Buildings also can be mirrors to nature, taking on the characteristics of the earth and heavens, the infinite and the tiny, the long-lasting and the corrosive, the rhythms, the swells, the music of it all.

I didn't design my house to fit in with the popular idea of "curb appeal," but I also didn't design it not to. I designed it to fit in with the universe. It just so happens that, these days, the resulting house doesn't fit in with the neighborhood, or fulfill the recommendations of most real estate agents.
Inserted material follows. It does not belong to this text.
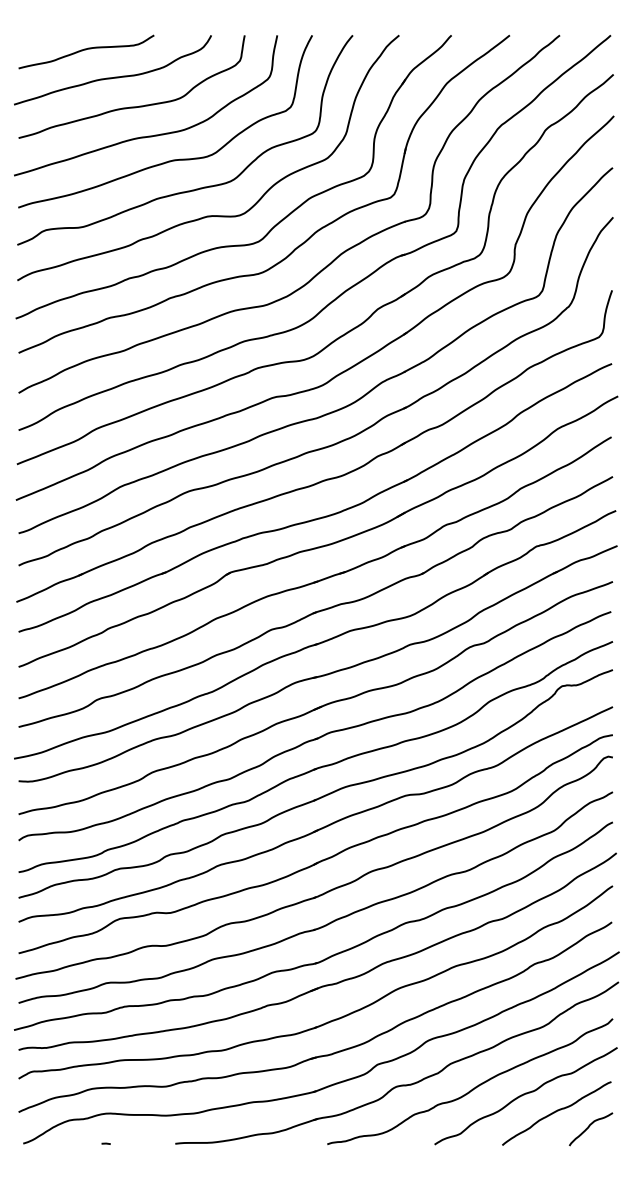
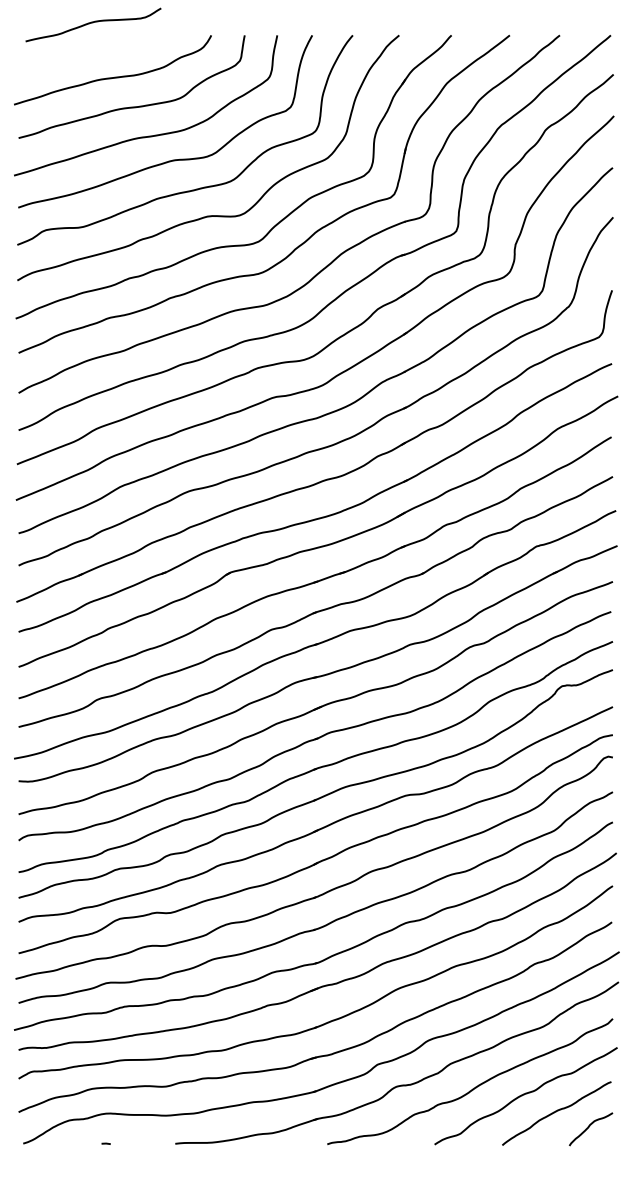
curve at (86, 50) position: (86, 50) -> (93, 23)
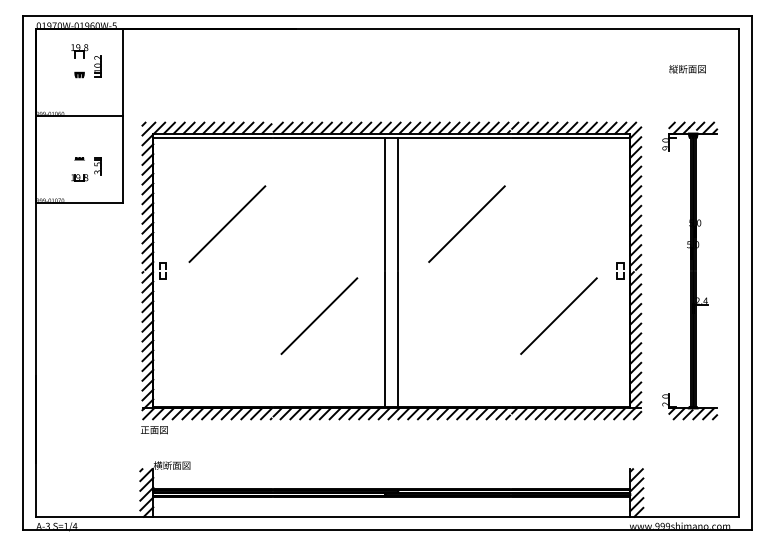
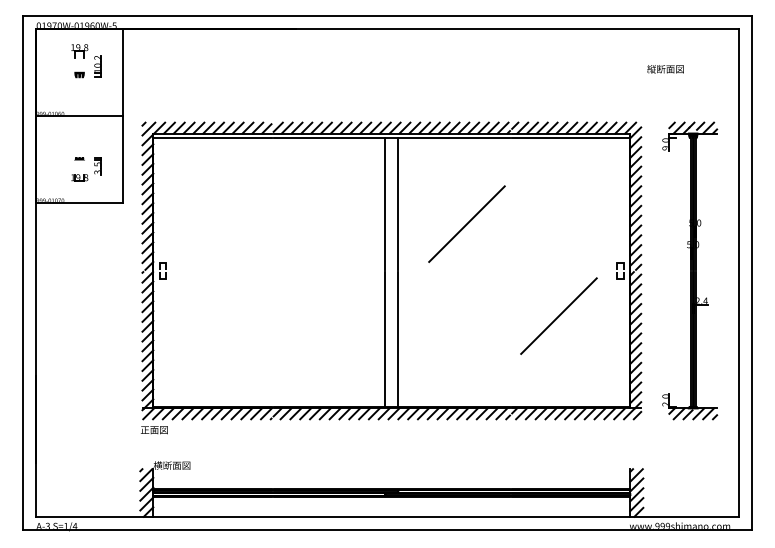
text at (687, 69) position: (687, 69) -> (665, 69)
line at (227, 223): present -> none
line at (319, 315): present -> none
It's fine with me if you form an opinion of my house in 15 seconds from the street - as long as you let that opinion change and grow as you move from the outward appearance to the heart.

Wednesday, June 8, 2011

Seven Points of Church House Architecture

About a year and a half ago - a year before construction started - I jotted down a list of "points" that seemed to summarize the thinking behind this kind of house. When I looked back at it a few weeks ago I wasn't sure how "divine inspiration" didn't make the cut. But I realized that this is such an over-arching theme for every category that it doesn't make sense to just make it one item on a list. Also, "a space in the center" used to be an 8th item, but I decided that this is just a feature particular to the design of this house rather than something necessary for every such house. If I designed another "church house" it may have a completely different visual theme, based on some other biblical principal. So here's the Seven, interspersed with the latest photos from the site.

ONE
Marriage of two distinct functions, church and house - corresponding to the divine and the domestic, sacred and profane, holy and ordinary, worship and life.

As shown in the "video tour," this is the first of two openings in the stone wall that don't go all the way through - because they are in front of the attic space. I imagine someone asking me, What if birds nest in there? I would be so honored.






















TWO
A Holy Place: the largest space, for:
        - Gathering
        - The Lord's Supper
        - Eating meals
        - Bible reading
        - Poetry reading
        - Prayer
        - Star gazing
        - Preaching
        - Singing
        - Dancing
        - Working
        - Watching movies
        - Listening to music
        - Etc. - experiencing and creating "whatever is true, honorable, just, pure, pleasing, commendable, worthy of praise" (Philippians 4:8)

I finally have water! Only took a couple of months. The contractor I hired to tap my water and sewer lines kept finding the water table too high to bore under the road. So after about two months with no change in the water table, he finally opted for a slightly more expensive option for boring and got it done.























THREE
View to the sky.


FOUR
Reverence for nature.


FIVE
Natural materials: stone, brick, wood, slate, ceramic, metal. No paint, stain, chemical treatment, sheetrock, vinyl.


SIX
Honesty and simplicity in construction, detailing and aesthetics.

The notches left in the top of this wall are not shown on my drawings. While on site one day I asked the mason to put these in so that the joists from the porch roof will have a place to sit. Originally I was just going to attach them to a ledger board bolted to the face of the brick wall. I like the notches better because it shows more clearly that the joists line up with the bricks and are based on the same measurement - 16 inches on center.























SEVEN
Engravings of Scripture: God's words permanently on the building, accumulating over time, small, almost unnoticeable, and everywhere.

The rather intricate brick screening at the top of the walls is going up. Functionally this serves as a guard rail around the roof deck. Expressively it suggests an erosion or dissolution of the brick walls as they get closer to the sky. The same Flemish bond pattern is used here, which started the wall from the footing. But whereas at the base of the wall this bond is a purely horizontal coursing, as is traditional, here at the top I've removed portions of the bond to leave vertical openings.